Now, here’s who gave me an earful: a Russian refugee suffering from diabetes who came to America fifteen years ago and settled in the neighborhood. Right off the bat, he wanted to know if I was a native born American and wondered if I had ever heard of the Soviet Union. The old fellow must have mistaken me for a Millennial or some such thing. I remember the USSR, all right, and the Cold War, too. I came of age with both prominent on the radar. My newfound friend waxed nostalgic about the nation of his birth and what he deemed its “moral code.” Gorbachev and Yeltsin, he said, were responsible for chaos—mostly—which is what made him a man without a country. As a footnote to his naming names, he conceded that Josef Stalin was something of a monster, but, come on, the guy also “built Russia.”

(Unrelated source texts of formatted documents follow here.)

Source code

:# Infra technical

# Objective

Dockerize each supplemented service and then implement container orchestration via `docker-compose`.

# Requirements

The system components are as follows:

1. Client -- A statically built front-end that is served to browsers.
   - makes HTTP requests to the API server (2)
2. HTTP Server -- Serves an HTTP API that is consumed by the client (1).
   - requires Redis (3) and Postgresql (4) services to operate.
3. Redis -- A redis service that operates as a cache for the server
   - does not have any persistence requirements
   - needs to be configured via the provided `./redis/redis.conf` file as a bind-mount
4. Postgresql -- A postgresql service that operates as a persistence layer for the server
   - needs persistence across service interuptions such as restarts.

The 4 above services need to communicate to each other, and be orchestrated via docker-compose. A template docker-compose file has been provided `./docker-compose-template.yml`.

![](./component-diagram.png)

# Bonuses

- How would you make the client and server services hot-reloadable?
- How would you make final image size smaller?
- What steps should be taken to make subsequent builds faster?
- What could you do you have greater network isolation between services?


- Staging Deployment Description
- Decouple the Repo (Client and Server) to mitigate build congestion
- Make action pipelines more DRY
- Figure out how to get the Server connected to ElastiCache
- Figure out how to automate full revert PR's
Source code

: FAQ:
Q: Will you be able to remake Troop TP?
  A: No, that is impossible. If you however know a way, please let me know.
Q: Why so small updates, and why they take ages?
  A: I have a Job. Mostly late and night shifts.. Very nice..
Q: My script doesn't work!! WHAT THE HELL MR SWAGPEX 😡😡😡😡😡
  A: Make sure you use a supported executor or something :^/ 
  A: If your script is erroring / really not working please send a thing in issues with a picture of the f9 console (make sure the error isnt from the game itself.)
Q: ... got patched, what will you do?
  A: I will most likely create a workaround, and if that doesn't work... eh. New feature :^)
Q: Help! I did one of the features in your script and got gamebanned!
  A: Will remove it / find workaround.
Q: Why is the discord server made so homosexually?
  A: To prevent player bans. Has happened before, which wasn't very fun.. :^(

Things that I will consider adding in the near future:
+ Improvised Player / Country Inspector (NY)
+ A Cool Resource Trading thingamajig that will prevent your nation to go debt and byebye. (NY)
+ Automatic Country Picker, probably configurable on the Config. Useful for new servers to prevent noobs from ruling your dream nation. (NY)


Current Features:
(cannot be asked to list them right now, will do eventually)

The rambling Russian was far from finished. He informed me that he was now an American patriot, despite finding great fault with our penchant for military adventures and haughty boasts of “exceptionalism.” On the other hand, the man thinks very highly of American domestic policies, although he wasn’t the least bit specific on this count. In the midst of his extended sermon—I didn’t get a chance to say much—he inquired if anything he had thus far said offended me. “No,” I answered, which was the truth. With respect to benign, affable ramblers, I don’t offend easily.

In retrospect, the most offensive thing the man probably said to me was that he voted for Donald Trump. His friends, he reported, thought he had taken leave of his senses. But this former denizen of the Soviet Union had attended a university in the old country—when all that good stuff was taken care of by the totalitarian nanny state—and made an intellectual argument for his vote. Since he didn’t have the greatest command of the English language, I can’t really say how he came to his decision to throw in with the Orange Man. The voluble Russian merely wanted to “make America great again” and “drain the swamp.” Don’t we all. One last thing, my park bench companion let a lot of saliva fly as he spoke. Fortunately, I was far enough away from these missiles of October. And just as quickly as he crashed my space, he departed. I was prepared to shake his hand, but I suppose it’s not in the Russian playbook.